One last challenge awaits
After running wg-quick
on each server and starting openvpn on newvpn
, I could ping internal
services from my web
boxes !
me@web-1:~$ ping 10.45.13.62
PING 10.45.13.62 (10.45.13.62) 56(84) bytes of data.
64 bytes from 10.45.13.62: icmp_seq=1 ttl=104 time=57.9 ms
64 bytes from 10.45.13.62: icmp_seq=2 ttl=104 time=56.0 ms
^C
--- 10.45.13.62 ping statistics ---
2 packets transmitted, 2 received, 0% packet loss, time 1001ms
rtt min/avg/max/mdev = 56.081/56.996/57.911/0.915 ms
This goes through tun0
, exits in newvpn
, gets forwarded by WireGuard to vpn
who is physically connected to the 10.45.0.0/16
network, and back !
But as I am ready to call it a day, a co-worker tells me that he cannot reach the service in question, but ping
is indeed doing its job.
me@web-1:~$ curl -v http://10.45.13.62
* Rebuilt URL to: http://10.45.13.62/
* Trying 10.45.13.62...
* connect to 10.45.13.62 port 80 failed: No route to host
* Failed to connect to 10.45.13.62 port 80: No route to host
* Closing connection 0
curl: (7) Failed to connect to 10.45.13.62 port 80: No route to host
So you’re telling me that ICMP traffic can reach the host, but TCP traffic cannot ?

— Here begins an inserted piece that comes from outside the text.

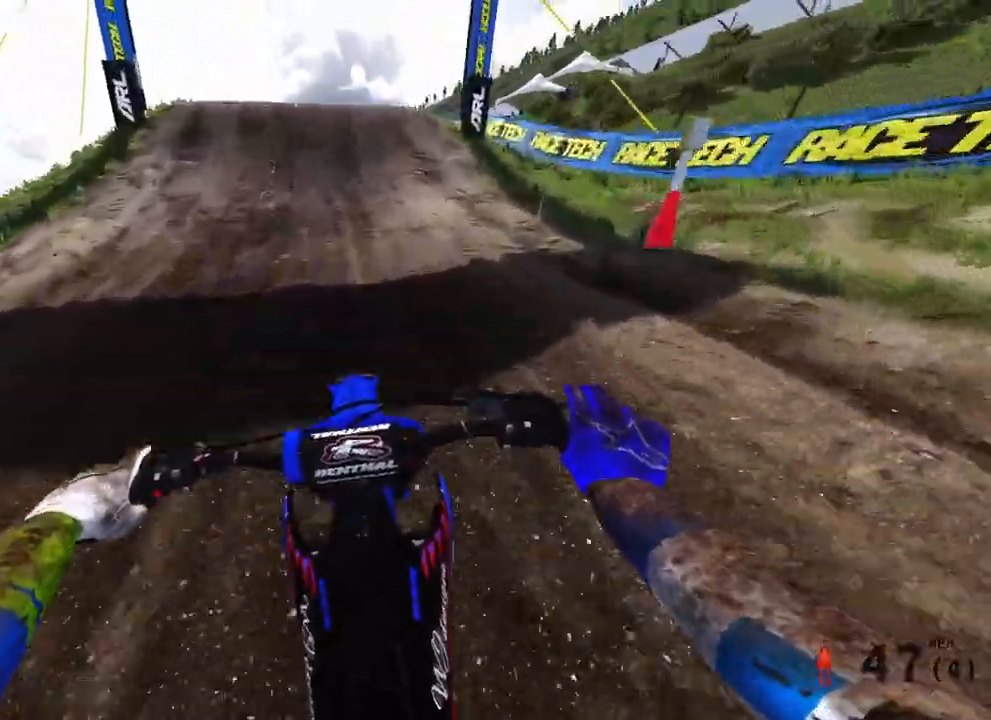
{"buttons": ["R2"], "left_stick": "center", "right_stick": "up-right", "events": [[283, "right_stick", "up-right"]]}
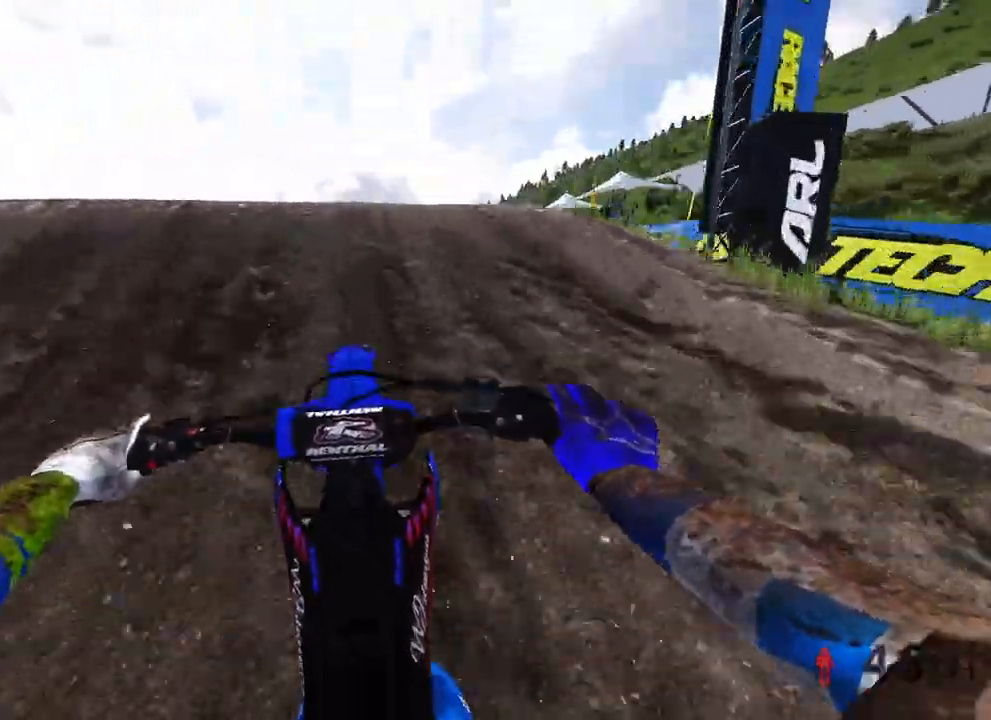
{"buttons": [], "left_stick": "center", "right_stick": "down-right", "events": [[83, "R3", "down"], [83, "right_stick", "up-left"], [167, "left_stick", "up-left"], [200, "R3", "up"], [200, "right_stick", "up"], [250, "left_stick", "center"], [317, "R3", "down"], [450, "R3", "up"], [450, "right_stick", "center"], [483, "R2", "up"], [500, "right_stick", "down-right"]]}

This is definitely not a networking issue, but sounds an awful lot like some firewall issue.
Let’s check the iptables
rules just one more time …
[root@newvpn]# iptables -L
Chain INPUT (policy ACCEPT)
target prot opt source destination
ACCEPT all -- anywhere anywhere ctstate RELATED,ESTABLISHED
ACCEPT all -- anywhere anywhere
INPUT_direct all -- anywhere anywhere
INPUT_ZONES_SOURCE all -- anywhere anywhere
INPUT_ZONES all -- anywhere anywhere
DROP all -- anywhere anywhere ctstate INVALID
REJECT all -- anywhere anywhere reject-with icmp-host-prohibited
Chain FORWARD (policy ACCEPT)
target prot opt source destination
ACCEPT all -- anywhere anywhere ctstate RELATED,ESTABLISHED
ACCEPT all -- anywhere anywhere
FORWARD_direct all -- anywhere anywhere
FORWARD_IN_ZONES_SOURCE all -- anywhere anywhere
FORWARD_IN_ZONES all -- anywhere anywhere
FORWARD_OUT_ZONES_SOURCE all -- anywhere anywhere
FORWARD_OUT_ZONES all -- anywhere anywhere
DROP all -- anywhere anywhere ctstate INVALID
REJECT all -- anywhere anywhere reject-with icmp-host-prohibited
ACCEPT all -- anywhere 10.10.0.0/16
ACCEPT all -- 10.10.0.0/16 anywhere
....
I can see the rules that I added for forwarding traffic, and I don’t know what I’m doing wrong here.
Except maybe …
See those lines:
REJECT all -- anywhere anywhere reject-with icmp-host-prohibited
ACCEPT all -- anywhere 10.10.0.0/16
ACCEPT all -- 10.10.0.0/16 anywhere
What it means is: “reject all packets, but ICMP, then for the packets that haven’t been rejected, forward them”.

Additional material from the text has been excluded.